Lessons in civics
Published by Yazad Jal October 8th, 2004 in EducationFrom Don Boudreaux to his 7 year old son. Snippets:
- Even in principle, government is not synonymous with society.- In practice, government is an enemy of civil society.
- Even popularly elected government does not in any meaningful sense represent his interests or those of civil society.
- be forever skeptical of received wisdoms and truths – but always understand that there is much genuine wisdom and many valuable truths in our world; skepticism is indispensable for sorting these relatively few gems from the pack of imposters.
Read the entire piece.
Update (October 15): Came across a post on a libertarian blog that critiques Boudreaux. Interesting read!
I used to enjoy reading Don Boudreaux but this post makes me want to rethink that.
To summarize his statements
- democracy is meaningless as it doesn’t represent the people who elect it (and the alternative is???? Does Bank Of America represent my interest?)
- Politicians are all deceitful liars - and they only got to power by lying to people.
How is that different from any of the people in power - you think Ken Lay, Martha Stewart and all the CEOs got into their positions by being nice, truthful people. Politics is merely one field and just like others you have to claw and fight your way to the top.
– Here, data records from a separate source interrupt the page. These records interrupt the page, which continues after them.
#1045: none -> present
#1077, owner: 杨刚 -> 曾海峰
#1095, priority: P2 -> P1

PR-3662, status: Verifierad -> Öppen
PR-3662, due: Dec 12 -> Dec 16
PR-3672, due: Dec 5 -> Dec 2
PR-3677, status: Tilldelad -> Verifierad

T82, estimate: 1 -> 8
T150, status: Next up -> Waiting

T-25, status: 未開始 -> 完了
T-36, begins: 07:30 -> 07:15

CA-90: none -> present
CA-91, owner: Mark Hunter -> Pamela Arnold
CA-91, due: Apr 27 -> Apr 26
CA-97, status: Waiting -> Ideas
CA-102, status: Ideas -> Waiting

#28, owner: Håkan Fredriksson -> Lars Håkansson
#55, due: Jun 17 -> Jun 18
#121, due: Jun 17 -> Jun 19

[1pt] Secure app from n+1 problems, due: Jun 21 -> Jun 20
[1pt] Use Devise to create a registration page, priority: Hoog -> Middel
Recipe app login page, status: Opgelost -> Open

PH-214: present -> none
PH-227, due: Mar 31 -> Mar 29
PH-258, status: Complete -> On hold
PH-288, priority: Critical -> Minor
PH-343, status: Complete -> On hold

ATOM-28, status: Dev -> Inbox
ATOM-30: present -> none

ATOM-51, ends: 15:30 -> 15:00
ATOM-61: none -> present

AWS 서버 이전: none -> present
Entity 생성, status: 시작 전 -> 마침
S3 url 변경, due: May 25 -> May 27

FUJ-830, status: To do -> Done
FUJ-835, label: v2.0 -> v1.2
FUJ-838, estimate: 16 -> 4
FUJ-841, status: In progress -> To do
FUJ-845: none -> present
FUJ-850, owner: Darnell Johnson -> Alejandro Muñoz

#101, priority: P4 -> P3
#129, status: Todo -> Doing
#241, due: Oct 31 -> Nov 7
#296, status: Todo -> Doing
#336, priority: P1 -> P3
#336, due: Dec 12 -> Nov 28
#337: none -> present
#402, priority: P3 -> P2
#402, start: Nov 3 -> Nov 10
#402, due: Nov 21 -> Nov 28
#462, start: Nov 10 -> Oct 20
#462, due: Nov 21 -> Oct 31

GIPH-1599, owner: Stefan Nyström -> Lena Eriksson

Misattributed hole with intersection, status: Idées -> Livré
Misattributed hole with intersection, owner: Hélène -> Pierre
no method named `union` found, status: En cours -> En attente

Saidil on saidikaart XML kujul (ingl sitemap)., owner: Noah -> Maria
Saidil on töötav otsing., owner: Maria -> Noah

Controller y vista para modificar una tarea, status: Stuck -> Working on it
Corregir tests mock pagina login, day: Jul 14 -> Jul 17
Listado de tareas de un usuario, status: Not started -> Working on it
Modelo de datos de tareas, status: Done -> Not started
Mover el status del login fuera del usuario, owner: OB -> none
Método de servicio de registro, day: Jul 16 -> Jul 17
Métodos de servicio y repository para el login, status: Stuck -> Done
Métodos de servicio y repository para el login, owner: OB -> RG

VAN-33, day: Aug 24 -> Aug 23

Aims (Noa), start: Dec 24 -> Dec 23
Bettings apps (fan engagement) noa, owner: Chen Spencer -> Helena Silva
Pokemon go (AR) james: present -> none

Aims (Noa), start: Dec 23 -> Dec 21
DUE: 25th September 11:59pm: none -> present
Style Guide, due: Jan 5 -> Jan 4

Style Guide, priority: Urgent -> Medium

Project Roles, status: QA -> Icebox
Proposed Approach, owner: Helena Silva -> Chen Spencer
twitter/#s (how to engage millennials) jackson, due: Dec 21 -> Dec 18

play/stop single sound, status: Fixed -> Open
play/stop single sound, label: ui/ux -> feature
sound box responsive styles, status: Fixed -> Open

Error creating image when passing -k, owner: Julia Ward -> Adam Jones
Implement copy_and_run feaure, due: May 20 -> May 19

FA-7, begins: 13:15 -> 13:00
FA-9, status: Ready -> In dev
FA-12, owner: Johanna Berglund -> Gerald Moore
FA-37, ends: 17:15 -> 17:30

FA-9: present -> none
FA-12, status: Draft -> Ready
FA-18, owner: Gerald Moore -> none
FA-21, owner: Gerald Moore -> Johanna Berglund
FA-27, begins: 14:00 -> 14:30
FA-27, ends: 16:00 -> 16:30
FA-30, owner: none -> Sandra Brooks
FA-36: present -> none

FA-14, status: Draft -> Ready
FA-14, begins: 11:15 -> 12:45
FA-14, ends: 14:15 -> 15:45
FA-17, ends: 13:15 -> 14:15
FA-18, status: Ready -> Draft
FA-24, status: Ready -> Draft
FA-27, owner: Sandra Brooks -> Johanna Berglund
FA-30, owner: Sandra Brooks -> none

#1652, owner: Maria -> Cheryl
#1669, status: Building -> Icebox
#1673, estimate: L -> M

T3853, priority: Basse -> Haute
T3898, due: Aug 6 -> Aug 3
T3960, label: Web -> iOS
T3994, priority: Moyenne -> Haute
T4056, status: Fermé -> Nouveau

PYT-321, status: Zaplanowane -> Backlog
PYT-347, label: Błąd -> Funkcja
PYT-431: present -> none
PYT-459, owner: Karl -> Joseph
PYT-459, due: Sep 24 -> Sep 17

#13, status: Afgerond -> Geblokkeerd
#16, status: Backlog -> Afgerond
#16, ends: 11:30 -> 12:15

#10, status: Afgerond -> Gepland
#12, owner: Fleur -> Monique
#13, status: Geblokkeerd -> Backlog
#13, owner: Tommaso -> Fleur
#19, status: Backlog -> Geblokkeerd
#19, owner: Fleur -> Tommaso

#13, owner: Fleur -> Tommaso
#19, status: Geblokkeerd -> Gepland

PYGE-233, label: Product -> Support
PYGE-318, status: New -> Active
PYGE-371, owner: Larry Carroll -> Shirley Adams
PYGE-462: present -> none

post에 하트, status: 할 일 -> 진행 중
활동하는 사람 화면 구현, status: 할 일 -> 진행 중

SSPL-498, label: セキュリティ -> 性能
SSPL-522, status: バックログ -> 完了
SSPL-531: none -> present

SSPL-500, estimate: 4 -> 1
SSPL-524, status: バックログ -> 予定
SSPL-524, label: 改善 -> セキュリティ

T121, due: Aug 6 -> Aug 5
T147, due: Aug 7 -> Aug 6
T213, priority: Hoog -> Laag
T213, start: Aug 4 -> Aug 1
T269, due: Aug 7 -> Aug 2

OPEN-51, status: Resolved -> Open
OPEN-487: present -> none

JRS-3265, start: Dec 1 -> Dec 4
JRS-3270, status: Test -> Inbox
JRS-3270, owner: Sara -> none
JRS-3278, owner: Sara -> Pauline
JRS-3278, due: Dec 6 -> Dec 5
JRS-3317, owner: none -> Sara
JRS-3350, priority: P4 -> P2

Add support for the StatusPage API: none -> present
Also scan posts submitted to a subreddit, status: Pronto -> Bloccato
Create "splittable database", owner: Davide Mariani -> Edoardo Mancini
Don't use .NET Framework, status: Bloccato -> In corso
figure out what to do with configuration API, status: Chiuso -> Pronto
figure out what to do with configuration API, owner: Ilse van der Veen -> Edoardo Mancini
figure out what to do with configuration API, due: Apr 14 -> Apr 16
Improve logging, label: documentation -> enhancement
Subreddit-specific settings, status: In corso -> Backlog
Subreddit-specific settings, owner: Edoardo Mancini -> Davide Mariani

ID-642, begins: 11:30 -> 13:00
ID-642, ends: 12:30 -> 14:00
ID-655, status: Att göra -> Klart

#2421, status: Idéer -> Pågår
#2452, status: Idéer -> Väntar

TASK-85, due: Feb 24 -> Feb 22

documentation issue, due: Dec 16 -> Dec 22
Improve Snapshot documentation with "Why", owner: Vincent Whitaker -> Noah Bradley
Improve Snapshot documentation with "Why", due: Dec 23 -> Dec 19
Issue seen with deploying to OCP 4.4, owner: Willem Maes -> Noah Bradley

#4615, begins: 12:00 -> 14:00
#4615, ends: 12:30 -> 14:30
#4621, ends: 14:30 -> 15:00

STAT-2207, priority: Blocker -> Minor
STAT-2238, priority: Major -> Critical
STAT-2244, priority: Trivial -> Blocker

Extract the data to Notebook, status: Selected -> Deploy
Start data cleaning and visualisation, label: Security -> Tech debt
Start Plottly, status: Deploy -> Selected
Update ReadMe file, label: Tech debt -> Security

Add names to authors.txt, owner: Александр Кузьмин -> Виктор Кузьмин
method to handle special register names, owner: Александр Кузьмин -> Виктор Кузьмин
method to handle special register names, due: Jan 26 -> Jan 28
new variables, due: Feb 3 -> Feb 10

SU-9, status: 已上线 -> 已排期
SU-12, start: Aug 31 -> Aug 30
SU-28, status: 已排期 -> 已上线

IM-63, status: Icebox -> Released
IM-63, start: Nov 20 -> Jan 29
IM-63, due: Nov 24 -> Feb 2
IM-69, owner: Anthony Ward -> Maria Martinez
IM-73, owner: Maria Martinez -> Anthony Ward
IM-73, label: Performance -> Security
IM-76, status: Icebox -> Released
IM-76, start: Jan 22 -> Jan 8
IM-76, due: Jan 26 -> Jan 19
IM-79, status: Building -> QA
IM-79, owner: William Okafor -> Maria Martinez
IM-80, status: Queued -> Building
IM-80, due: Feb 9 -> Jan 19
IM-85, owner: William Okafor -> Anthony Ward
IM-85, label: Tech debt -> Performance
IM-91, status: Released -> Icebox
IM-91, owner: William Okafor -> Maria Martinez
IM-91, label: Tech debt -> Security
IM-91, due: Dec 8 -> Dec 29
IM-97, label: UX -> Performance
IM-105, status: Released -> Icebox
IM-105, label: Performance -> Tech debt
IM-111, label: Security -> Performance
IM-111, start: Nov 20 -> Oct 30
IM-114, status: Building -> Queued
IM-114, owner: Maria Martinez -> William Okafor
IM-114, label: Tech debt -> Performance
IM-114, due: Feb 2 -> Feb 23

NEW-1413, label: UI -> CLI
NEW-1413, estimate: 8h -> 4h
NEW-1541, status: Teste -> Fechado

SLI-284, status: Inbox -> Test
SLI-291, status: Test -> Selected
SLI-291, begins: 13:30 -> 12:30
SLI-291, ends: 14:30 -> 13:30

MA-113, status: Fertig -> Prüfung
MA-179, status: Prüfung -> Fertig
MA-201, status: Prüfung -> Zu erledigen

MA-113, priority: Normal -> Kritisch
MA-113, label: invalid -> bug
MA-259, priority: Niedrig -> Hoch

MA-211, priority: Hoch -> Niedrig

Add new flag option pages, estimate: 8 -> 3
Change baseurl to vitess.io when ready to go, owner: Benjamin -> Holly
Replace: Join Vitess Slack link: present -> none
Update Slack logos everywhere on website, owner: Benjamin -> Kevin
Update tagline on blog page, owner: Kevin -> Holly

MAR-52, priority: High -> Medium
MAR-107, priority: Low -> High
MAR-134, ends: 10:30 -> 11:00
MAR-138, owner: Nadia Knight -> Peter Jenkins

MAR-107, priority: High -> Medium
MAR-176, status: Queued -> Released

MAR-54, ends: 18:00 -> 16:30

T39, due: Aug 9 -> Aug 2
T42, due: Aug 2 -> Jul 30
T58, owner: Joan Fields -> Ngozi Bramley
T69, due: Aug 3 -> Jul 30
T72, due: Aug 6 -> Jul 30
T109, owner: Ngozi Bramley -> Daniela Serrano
Ck, I’m surprised (but glad) you enjoyed reading Don Boudreaux. Your views as evinced by your past comments are rather in opposition to his, and Boudreaux’s views haven’t changed much.
BTW, the post is brief enough not to need any summary. Boudreaux may be harsh on the institution of government, but you mix it somehow with democracy. Democracy is simply a tool used to select a government (or a board of directors in a company or …) He critiques the institution, not the tool.
Finally your How is that different from any of the people in power point falls prey to the logical fallacy of appeal to common practice
Ck , seriously - what’s your point?
You can argue with him, but just pouring scorn on his conclusions without having the logic to refute his means is laughable at best(I donno if it anything otherwise, but heck I like to use that phrase ;) )
Actually, CK, I think the whole point of the post was to get ppl thinking. His last bit of wisdom was to remain skeptical, so his points of wisdom are likely not to be taken at face value.
Isn’t it our role as citizens in a democracy to question our government and our leaders?